И сразу же после его радостного освобождения из Петропавловской крепости два года назад от миснагедов пришла новая волна беспричинной ненависти и доносов. С удвоенной жестокостью приверженцы гаона набросились на него. Слишком много шума устроили тогда вокруг его освобождения, слишком много водки выпили, слишком много почета оказали и слишком много любви к нему проявили после выхода из тюрьмы. И вот! Новые страдания сразу же пришли и заставили забыть о старых.
И за что ему, Владыка мира, все это? С тех пор как себя помнит, он хотел мира и всегда искал его. По десять раз наклонялся, чтобы отыскать… Сразу же после кончины межеричского проповедника он увидал, что Тора удваивается, существуя и в учении Виленского гаона, и в учении Баал-Шем-Това. И сразу же стал искать путь к соединению двух этих учений. В своей книге «Танья» он, казалось, достиг этого, соединив сухую Галаху с философией Маймонида, раввинство и хасидизм, каббалу и ученость. Он искал способ объединить гордых знатоков Торы с простым народом, пытался достичь компромисса между сердцем и разумом. В качестве примера может служить его разъяснение относительно того, что значит благословение «За то, что Ты дал дожить нам…», произносимое над хорошим плодом. Душа наслаждается от благословения, а тело — от хорошего плода. Наполовину человеку, наполовину Богу. Только так может быть построен мост между землей и небом. Подобие лестницы праотца нашего Иакова, которая всегда стоит на своем месте и по которой поднимаются и спускаются ангелы.
Однако, вместо того чтобы привести к установлению мира с Вильной, книга «Танья» еще больше углубила пропасть. Она растревожила весь миснагедский мир. Увидав, что печатное слово не помогает, он сам отправился в Вильну. Отправился с Мендлом-витебчанином и, как попрошайка, стучался в дверь гаона реб Элиёгу. Но престарелый гаон не впустил его. Тогда он бросился к упрямым шкловским миснагедам. Они приняли его еще хуже, едва камнями не забросали его и его товарища. Обоим пришлось прятаться в подвале.
Из большого суда Торы, подготовленного реб Нотой Ноткиным, тоже ничего не получилось. Прежде чем реб Йегошуа Цейтлин и Мендл-сатановец закончили свои приготовления к этому суду Торы, Виленский гаон скончался. А на следующий день миснагеды уже и слышать не захотели о какой бы то ни было дискуссии. Подстрекатели войны возобладали, а доносчик Авигдор оказался во главе их всех.

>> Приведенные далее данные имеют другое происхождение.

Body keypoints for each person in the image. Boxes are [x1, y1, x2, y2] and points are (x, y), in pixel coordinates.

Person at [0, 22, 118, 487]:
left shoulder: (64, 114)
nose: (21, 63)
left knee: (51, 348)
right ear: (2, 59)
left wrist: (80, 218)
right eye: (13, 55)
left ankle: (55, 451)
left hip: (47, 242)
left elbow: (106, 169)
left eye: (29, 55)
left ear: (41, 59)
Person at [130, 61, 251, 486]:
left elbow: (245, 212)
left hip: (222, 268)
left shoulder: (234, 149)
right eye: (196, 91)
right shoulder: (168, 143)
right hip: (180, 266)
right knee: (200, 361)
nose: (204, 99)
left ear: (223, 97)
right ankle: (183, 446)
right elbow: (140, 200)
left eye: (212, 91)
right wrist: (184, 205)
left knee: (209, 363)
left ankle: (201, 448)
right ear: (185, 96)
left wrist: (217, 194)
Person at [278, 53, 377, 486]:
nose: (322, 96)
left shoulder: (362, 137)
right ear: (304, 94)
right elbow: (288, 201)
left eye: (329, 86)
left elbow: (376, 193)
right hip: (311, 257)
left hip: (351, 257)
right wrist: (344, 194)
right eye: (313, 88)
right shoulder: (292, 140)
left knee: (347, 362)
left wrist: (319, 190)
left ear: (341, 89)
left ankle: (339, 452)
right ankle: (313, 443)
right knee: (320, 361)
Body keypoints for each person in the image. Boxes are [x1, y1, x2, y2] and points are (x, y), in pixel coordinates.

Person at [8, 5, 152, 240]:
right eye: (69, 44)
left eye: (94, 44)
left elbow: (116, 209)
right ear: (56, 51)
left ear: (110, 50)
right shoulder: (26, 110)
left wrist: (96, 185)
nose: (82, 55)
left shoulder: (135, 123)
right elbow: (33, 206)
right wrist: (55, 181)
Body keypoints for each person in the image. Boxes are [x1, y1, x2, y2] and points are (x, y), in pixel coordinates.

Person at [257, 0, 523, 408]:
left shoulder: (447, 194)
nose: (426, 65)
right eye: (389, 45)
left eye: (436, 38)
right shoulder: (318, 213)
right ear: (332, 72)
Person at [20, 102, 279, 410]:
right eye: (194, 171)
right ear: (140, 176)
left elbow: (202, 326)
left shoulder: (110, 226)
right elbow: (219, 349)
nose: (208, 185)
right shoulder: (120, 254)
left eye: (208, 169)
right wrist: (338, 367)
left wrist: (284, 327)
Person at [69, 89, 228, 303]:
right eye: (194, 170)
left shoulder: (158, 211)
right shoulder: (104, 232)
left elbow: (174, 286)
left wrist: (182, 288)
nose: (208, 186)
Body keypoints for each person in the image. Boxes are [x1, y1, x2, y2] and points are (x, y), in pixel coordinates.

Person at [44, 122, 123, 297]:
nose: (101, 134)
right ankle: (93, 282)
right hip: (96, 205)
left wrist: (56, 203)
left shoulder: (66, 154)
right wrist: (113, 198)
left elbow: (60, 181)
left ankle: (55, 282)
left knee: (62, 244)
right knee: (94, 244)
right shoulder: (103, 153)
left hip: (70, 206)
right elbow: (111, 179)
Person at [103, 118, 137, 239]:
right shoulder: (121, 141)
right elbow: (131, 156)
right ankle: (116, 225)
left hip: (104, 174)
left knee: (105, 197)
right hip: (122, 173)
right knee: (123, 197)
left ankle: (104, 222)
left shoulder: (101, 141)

Бывший пинский раввин распустил слух, что собственными глазами видел, как два хасида смеялись, когда произносились поминальные речи на похоронах гаона. За ним появились «кошерные свидетели», которые тоже «собственными ушами» слыхали и «собственными глазами» видели, как в хасидских молельнях веселились в ночь похорон гаона, как там плясали и пили водку… Когда люди ищут повода для доноса, найти его не трудно. Ведь повод всегда связан с тем, в чем состоит проблема… А после этого произошел раскол в еврейской общине Литвы и Белоруссии. Каббала и Галаха разделились. Сердце и разум разделились, как и он сам, Шнеур-Залман, разделился в тюрьме: его измученное тело кричало, обращаясь к Богу из каменного каземата. А его плененное изображение кричало из дворца князя Чарторыйского.
Глава третья
В доме врага
Протяжный бой городских часов просочился через двойное зарешеченное окно и разлился по тюремной камере. Реб Шнеур-Залман задрожал подо всеми «китайками», которые были на нем. «Китайками» называли тогда одежду из хлопка, который в последнее десятилетие попадал из Монголии в Сибирь, а оттуда — в саму Россию. Хлопок был новинкой, чудом Божьим. Шерстью, растущей на деревьях. Прямо мессианские времена. Ну, тогда хасиды и вообще богобоязненные евреи с восторгом набросились на хлопок. Во-первых, потому, что он намного дешевле и мягче шерсти, его можно стирать и он не садится в горячей воде; а во-вторых, хлопок — это парвенный[85]
материал, который можно сшивать какими угодно нитками, шерстяными или льняными, не опасаясь шаатнеза…[86]Восторг хасидов от хлопка зашел так далеко, что даже иноверцы стали это замечать: во всей Литве и Белоруссии к ним прилипло прозвище «китаевцы», намекающее, что это, мол, секта, последователи которой носят только ткани, произведенные в Китае.